Chapter 3. Lex
Billy gave me a bone-crushing hug as “Last call for flight EZSEAT to Seattle” boomed over the PA.
Our coven had stood their ground through it all: creating a home in an unknown country, the threat of another witch hunt, persecution from suspicious mortal men... But the moment tourists started flocking to Massachusetts to ogle the site of one of the most infamous witch hunts, the coven packed up and left. For the last century, they lived in a settlement deep in the heart of the vast Seattle forests. Which was where I’d be touching down in just over two hours.
Billy’s flight back home was an hour after mine, but no matter how many times I stared at her ticket, the words just looked like indistinguishable squiggles to me. Even when I glanced at the board, there was a single flight three down from mine that just looked pixelated.
“I’m going to miss you, witch,” she said into my shoulder.
“I’ll miss you too, wolf,” I whispered back.
Even though we had only shared an office for a month, Billy had become my best friend. Like, if there was a word for a soulmate best friend, she’d be it. I wasn’t quite sure how we’d become so close so fast, but it was like we were two parts of a platonic jigsaw that just fit together perfectly.
“Text me your address,” she said, finally letting go of me. “If my dad—” Buzzing filled my ears as Billy continued to talk. “—I’ll be coming to stay with you.”
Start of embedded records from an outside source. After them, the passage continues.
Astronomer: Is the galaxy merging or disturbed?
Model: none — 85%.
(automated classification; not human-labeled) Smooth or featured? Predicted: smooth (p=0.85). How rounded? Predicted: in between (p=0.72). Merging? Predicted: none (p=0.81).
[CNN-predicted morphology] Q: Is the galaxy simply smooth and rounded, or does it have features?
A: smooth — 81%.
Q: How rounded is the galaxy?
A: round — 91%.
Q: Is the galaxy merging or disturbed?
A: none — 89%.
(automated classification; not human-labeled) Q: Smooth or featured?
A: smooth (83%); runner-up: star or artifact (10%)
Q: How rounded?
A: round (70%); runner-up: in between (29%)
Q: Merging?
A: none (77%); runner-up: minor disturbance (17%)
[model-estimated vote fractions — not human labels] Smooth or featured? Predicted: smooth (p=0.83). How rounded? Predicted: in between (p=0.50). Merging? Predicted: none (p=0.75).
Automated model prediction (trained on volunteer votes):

“You do know I wasn’t able to understand a word of what you just said.”
Billy smiled. “I know.”
An irate voice called, “Could passenger Cole on flight EZSEAT to Seattle please make your way to gate thirteen. Your flight is about to depart.”
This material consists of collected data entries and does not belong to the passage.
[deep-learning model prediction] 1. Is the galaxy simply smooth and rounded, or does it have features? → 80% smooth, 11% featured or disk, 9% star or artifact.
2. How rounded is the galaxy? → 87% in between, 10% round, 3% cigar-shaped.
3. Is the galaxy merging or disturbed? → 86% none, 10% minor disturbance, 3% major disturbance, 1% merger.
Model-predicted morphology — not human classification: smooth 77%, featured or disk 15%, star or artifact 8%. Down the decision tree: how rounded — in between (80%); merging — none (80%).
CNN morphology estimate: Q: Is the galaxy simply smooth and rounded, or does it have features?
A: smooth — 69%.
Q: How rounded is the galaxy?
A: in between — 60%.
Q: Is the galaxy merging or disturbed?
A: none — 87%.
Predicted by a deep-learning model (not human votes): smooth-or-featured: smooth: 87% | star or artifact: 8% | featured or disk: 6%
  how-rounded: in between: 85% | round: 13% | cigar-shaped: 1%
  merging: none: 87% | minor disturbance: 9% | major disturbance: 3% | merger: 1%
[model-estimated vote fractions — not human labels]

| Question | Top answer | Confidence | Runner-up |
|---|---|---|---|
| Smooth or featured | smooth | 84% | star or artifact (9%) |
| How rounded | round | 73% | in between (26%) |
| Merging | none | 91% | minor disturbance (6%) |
I bent over and grabbed my bag, slinging it over my shoulder.
“I’ll text you when I land!” I called back to Billy as I half jogged to my gate.
Just as I got to the gate and the angry-looking flight attendant studied my ticket, I remembered I had forgotten to tell my parents I was coming home.
As I walked down the echoing hall, I pulled out my phone and called home.
“Hello, sweetie,” my father’s gruff voice called down the phone. “To what do we owe the pleasure?”
“Who’s that?” my mother’s voice called from the background. Something clattered, and I prayed to Hecate that Mom wasn’t on one of her DIY binges.
“Darling,” Dad called back to her, “there’s only two women I call ‘sweetie’ and one of them is you.”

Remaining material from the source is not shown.